News outlets are also resisting AI systems. In an internal memo on the use of generative AI in June, The Times said AI companies should “respect intellectual property.” A Times spokeswoman declined to provide details.

For individual artists and writers, fighting AI systems means rethinking where they publish.

Nicholas Cole, a 35-year-old illustrator from Vancouver, British Columbia, was concerned about how his unique art style could be replicated by an AI system, and wondered if technology was scraping his work. I doubted it. He intends to continue posting his work on Instagram, Twitter, and other social media sites to attract clients, but he will continue to do so, such as ArtStation, which posts artificial intelligence-generated content alongside human-generated content. Stopped posting on the site.

“It feels like a needless theft from me and other artists,” Cole said. “It puts an existential horror hole in my stomach.”
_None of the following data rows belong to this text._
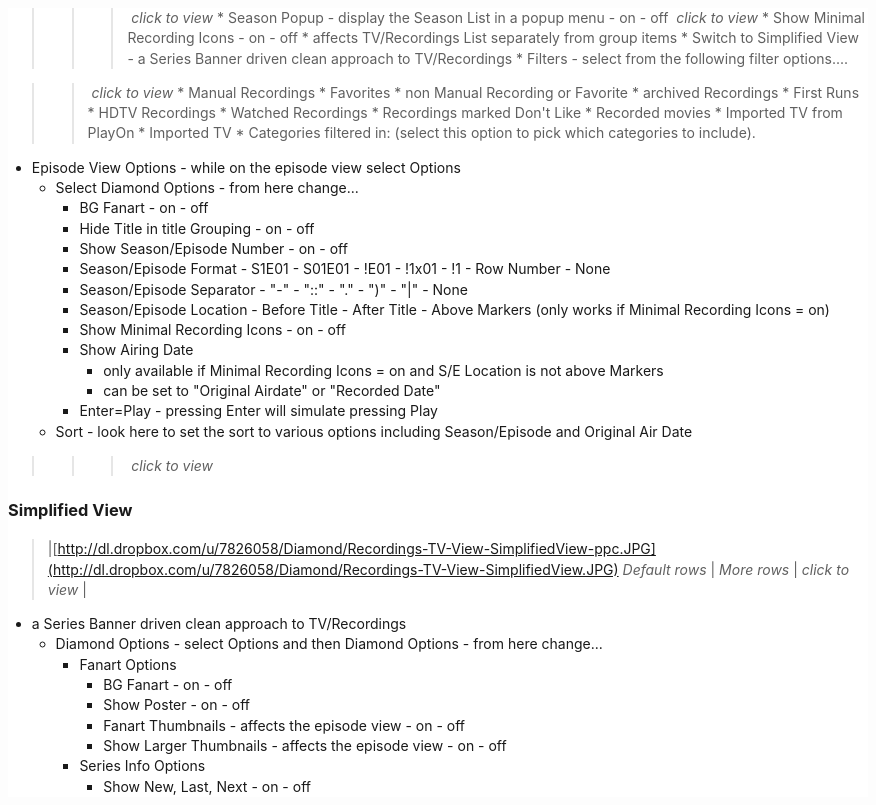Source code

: > > > ![![](http://babgvant.com/downloads/pluckyhd/DiamondImages/Recordings-TV-View-DiamondPlayOption-ppc.jpg)](http://babgvant.com/downloads/pluckyhd/DiamondImages/Recordings-TV-View-DiamondPlayOption.jpg) _click to view_
      * Season Popup - display the Season List in a popup menu - on - off
> > > ![![](http://babgvant.com/downloads/pluckyhd/DiamondImages/Recordings-TV-View-SeasonPopup-ppc.jpg)](http://babgvant.com/downloads/pluckyhd/DiamondImages/Recordings-TV-View-SeasonPopup.jpg) _click to view_
      * Show Minimal Recording Icons - on - off
        * affects TV/Recordings List separately from group items
      * Switch to Simplified View - a Series Banner driven clean approach to TV/Recordings
    * Filters - select from the following filter options....

> > ![![](http://babgvant.com/downloads/pluckyhd/DiamondImages/Recordings-TV-View-Filters-ppc.jpg)](http://babgvant.com/downloads/pluckyhd/DiamondImages/Recordings-TV-View-Filters.jpg) _click to view_
      * Manual Recordings
      * Favorites
      * non Manual Recording or Favorite
      * archived Recordings
      * First Runs
      * HDTV Recordings
      * Watched Recordings
      * Recordings marked Don't Like
      * Recorded movies
      * Imported TV from PlayOn
      * Imported TV
      * Categories filtered in: (select this option to pick which categories to include).
  * Episode View Options - while on the episode view select Options
    * Select Diamond Options - from here change...
      * BG Fanart - on - off
      * Hide Title in title Grouping - on - off
      * Show Season/Episode Number - on - off
      * Season/Episode Format - S1E01 - S01E01 - !E01 - !1x01 - !1 - Row Number - None
      * Season/Episode Separator - "-" - "::" - "." - ")" - "|" - None
      * Season/Episode Location - Before Title - After Title - Above Markers (only works if Minimal Recording Icons = on)
      * Show Minimal Recording Icons - on - off
      * Show Airing Date
        * only available if Minimal Recording Icons = on and S/E Location is not above Markers
        * can be set to "Original Airdate" or "Recorded Date"
      * Enter=Play - pressing Enter will simulate pressing Play
    * Sort - look here to set the sort to various options including Season/Episode and Original Air Date
> > > ![![](http://babgvant.com/downloads/pluckyhd/DiamondImages/Recordings-TV-View-EpisodeSort-ppc.jpg)](http://babgvant.com/downloads/pluckyhd/DiamondImages/Recordings-TV-View-EpisodeSort.jpg) _click to view_
### Simplified View ###

> |[http://dl.dropbox.com/u/7826058/Diamond/Recordings-TV-View-SimplifiedView-ppc.JPG](http://dl.dropbox.com/u/7826058/Diamond/Recordings-TV-View-SimplifiedView.JPG) _Default rows_                          |![![](http://dl.dropbox.com/u/7826058/Diamond/Recordings-TV-View-SimplifiedView_more-ppc.jpg)](http://dl.dropbox.com/u/7826058/Diamond/Recordings-TV-View-SimplifiedView_more.jpg) _More rows_    | _click to view_                                                                                                                                                                                                         |
  * a Series Banner driven clean approach to TV/Recordings
    * Diamond Options - select Options and then Diamond Options - from here change...
      * Fanart Options
        * BG Fanart - on - off
        * Show Poster - on - off
        * Fanart Thumbnails - affects the episode view - on - off
        * Show Larger Thumbnails - affects the episode view - on - off
      * Series Info Options
        * Show New, Last, Next - on - off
At the Archive of Our Own, a fanfiction database of more than 11 million stories, authors are increasing pressure on the site to ban data scraping and AI-generated stories.

In May, dozens of writers rose up in arms when some Twitter accounts shared examples of ChatGPT that mimicked the style of popular fanfiction posted on the Archive of Our Own. They blocked their stories and wrote subversive content to mislead AI scrapers. They also pressured the leader of the Archive of Our Own to stop allowing AI-generated content.

Betsy Rosenblatt, who provides legal advice to The Archives of Our Own and is a professor of law at the University of Tulsa, said the site has a policy of “maximum inclusiveness” and that no articles are written. He said he didn’t want to be in a position to identify who was killed. with AI

For fan-fiction writer Lofstadt, his battle with AI came about while writing a story about Horizon Zero Dawn, a video game in which humans battle AI-powered robots in a post-apocalyptic world. In games, she said, there were good robots and bad robots.

But in the real world, she says, “they’re twisted into doing bad things, thanks to hubris and corporate greed.”